LaShawn Myles | Movers & Shakers 2024—Advocates

LaShawn Myles had not worked specifically with the disability community when she joined the Maryland State Library for the Blind and Print Disabled in 2018. Her work as an educator led her to libraries, where she quickly became a champion for visually impaired patrons, advocating for resources and finding ways to make materials more accessible.

CURRENT POSITION

Youth Services Librarian, Maryland State Library for the Blind and Print Disabled


DEGREE

MS, Instructional Technology School Library Media, Towson State University, 2008


FAST FACT

Myles started college planning to become a computer programmer, but her love of teaching led her into education.


Photo by Michael A. Foley

 

 

 

 

Innovative Inclusivity

LaShawn Myles had not worked specifically with the disability community when she joined the Maryland State Library for the Blind and Print Disabled in 2018. Her work as an educator led her to libraries, where she quickly became a champion for visually impaired patrons, advocating for resources and finding ways to make materials more accessible.

From exploring the depths of the ocean with an inflatable “Whalemobile” that her patrons could touch to making the vastness of outer space accessible through an audio podcast, Myles creatively renders concepts and topics tangible. When NASA launched the NASA@ My Library program, Myles immediately saw an opportunity for her youth patrons. However, many elements of the NASA kits were inaccessible to people with low vision. So she created an “Accessible Addendum”—an additional tote that traveled with NASA’s kit, supplementing the original materials with tactile braille overlays, useful apps, and websites that provide a physical representation of visual concepts.

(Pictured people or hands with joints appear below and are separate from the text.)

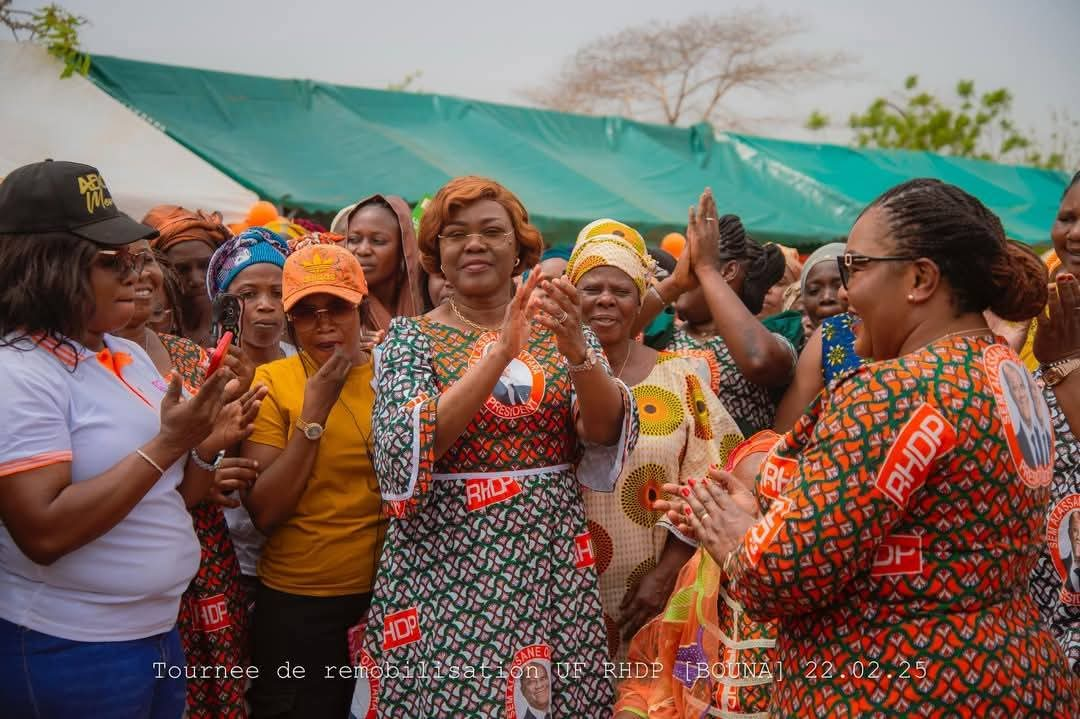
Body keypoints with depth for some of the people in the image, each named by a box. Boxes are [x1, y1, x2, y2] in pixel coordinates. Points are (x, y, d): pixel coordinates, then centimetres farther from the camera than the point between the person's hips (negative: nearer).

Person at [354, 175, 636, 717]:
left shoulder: (558, 330, 5)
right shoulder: (411, 338, -1)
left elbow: (608, 437, -7)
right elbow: (405, 452, -17)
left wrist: (575, 348, -24)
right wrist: (502, 351, -24)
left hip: (552, 568, 2)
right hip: (448, 573, -2)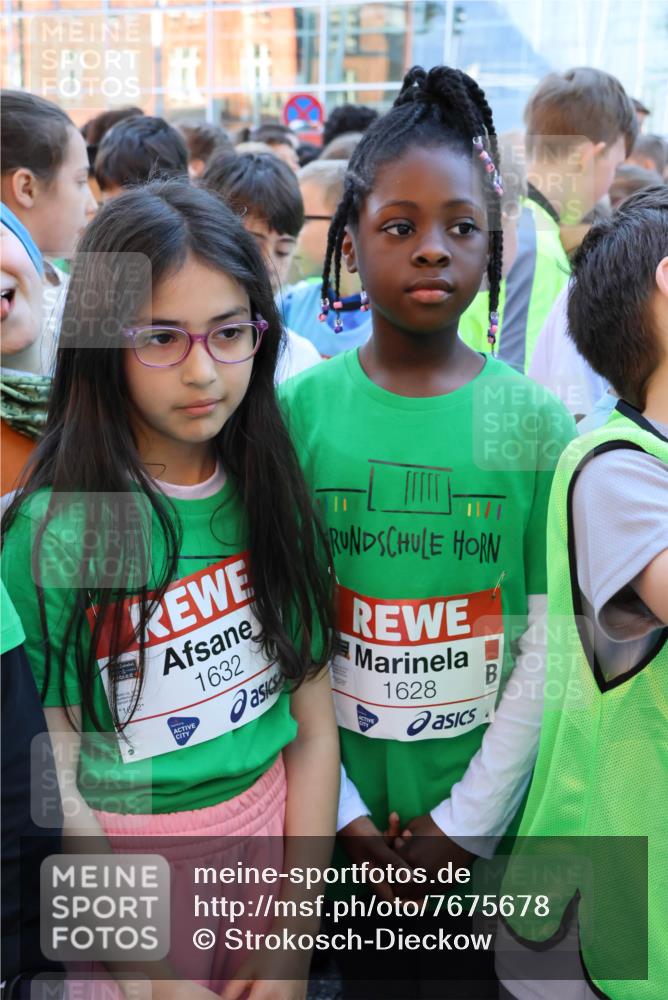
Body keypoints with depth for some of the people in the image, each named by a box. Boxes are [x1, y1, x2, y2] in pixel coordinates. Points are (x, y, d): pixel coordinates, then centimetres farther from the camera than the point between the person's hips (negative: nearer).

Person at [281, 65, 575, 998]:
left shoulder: (536, 422, -7)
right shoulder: (299, 411, -7)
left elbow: (549, 644, -7)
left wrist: (469, 816, -9)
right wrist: (342, 811, -7)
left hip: (484, 822, 0)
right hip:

Myles then duplicated Maryland’s two NASA Facilitation Kits for a total of eight, adding necessary materials so all copies would be accessible for the blind or those with low vision; co-led a “road show” teaching library staff how to use them; and fostered a traveling collection of kits available to any Maryland public library. These efforts resulted in fully accessible kits and trained librarians who could work with them, successfully producing an ongoing collection housed at the state library.

“I had to keep trying,” she says. “I had to be that problem solver because I wanted to help. I wanted to be the ally for the community around me.”

Myles’s inclusive approach extends beyond those with visual impairments and low vision to address broader aspects of diversity, equity, inclusion, and accessibility. She leads the Maryland Inclusion and Accessibility Community of Practice, a statewide group of public and school library staff who work to broaden awareness of inclusivity, share best practices, and discuss institutional obstacles. Myles facilitates training and presentations from subject matter experts, and launched a virtual statewide study group around the “Project Enable” curriculum, a six-module course focusing on enhancing librarians’ capacity to meet the needs of patrons with disabilities and, through Institute of Museum and Library Services grant funding, designed and organized an additional Project Enable Speaker Series.

For Myles, an open mindset helps to open possibilities for herself and others: “The more I move forward, the more I see more opportunities,” she says.